Dann tritt die gesetzliche Erbfolge in Kraft und man wird vom Nachlassgericht angeschrieben.
Die 6 Wochen Frist läuft ab dem Tag an dem der Brief im Briefkasten lag.
in der Tat ist das oft ein Überraschungspaket, zumal man ohne ausreichende Vollmacht und aufgrund des noch fehlenden Erbscheins bei Banken, … oft nichts erfährt. Daher sollte man - steht die Sache auf der Kippe - auf jeden Fall rechtzeitig fachlichen Rat einholen.
Über Nachlassinsolvenz, Nachlassverwaltung und Dürftigkeitseinrede ist eine Beschränkung der Haftung des Erben auf den Nachlasswert möglich, und kann ein - unsicherer - Erbrest für den Erben gesichert werden.
Wenn jemand stirbt, woher erfahren die Erben eigentlich, was
der Verstorbene besessen hat und was er an Schulden hatte?
Oder ist das ein Überraschungspaket und man weiß nie, ob man
bei Annahme des Erbes nicht mehr Schulden geerbt hat als
Vermögen?
Hier ist Detektivarbeit gefragt und man ist ift auf das Entgegenkommen der Stellen angewiesen die Auskunft geben könnten. Bei einem Testament kann man ja wenigstens noch eine Legitimation vorweisen, bei gesetzlicher Erbfolge ist das noch schwieriger.
Oder macht das der Notar, der das Testament vollstreckt?
Du soltest weniger Rosamunde Pilcher Filme schauen.
Dann tritt die gesetzliche Erbfolge in Kraft und man wird vom
Nachlassgericht angeschrieben.
Die 6 Wochen Frist läuft ab dem Tag an dem der Brief im
Briefkasten lag.
Aber auch nur in den Bundesländern mit amtl. Erbenermittlungspflicht.
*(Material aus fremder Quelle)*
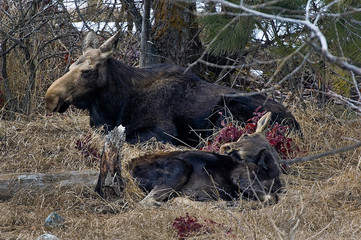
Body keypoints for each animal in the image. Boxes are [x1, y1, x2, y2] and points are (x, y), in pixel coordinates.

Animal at [45, 30, 300, 145]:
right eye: (71, 65)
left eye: (87, 71)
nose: (50, 98)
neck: (116, 106)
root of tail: (297, 126)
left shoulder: (163, 131)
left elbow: (126, 138)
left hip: (228, 108)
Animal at [97, 111, 282, 205]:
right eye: (244, 134)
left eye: (256, 151)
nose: (227, 147)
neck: (271, 175)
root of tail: (126, 169)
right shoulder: (240, 177)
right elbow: (270, 198)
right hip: (180, 169)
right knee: (147, 201)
Dieser Irrglaube ist wohl nie tozukriegen!
In BaWü ist dies zwar der Fall, aber auch nur weil hier die Beziksnotare auch gerichtliche Nachlassaufgaben wahrnehmen.
Ansonsten wird das Testament durch den Rechtspfleger des Nachlassgerichts eröffnet, in 99 % der Fälle ohne Beteiligte!!!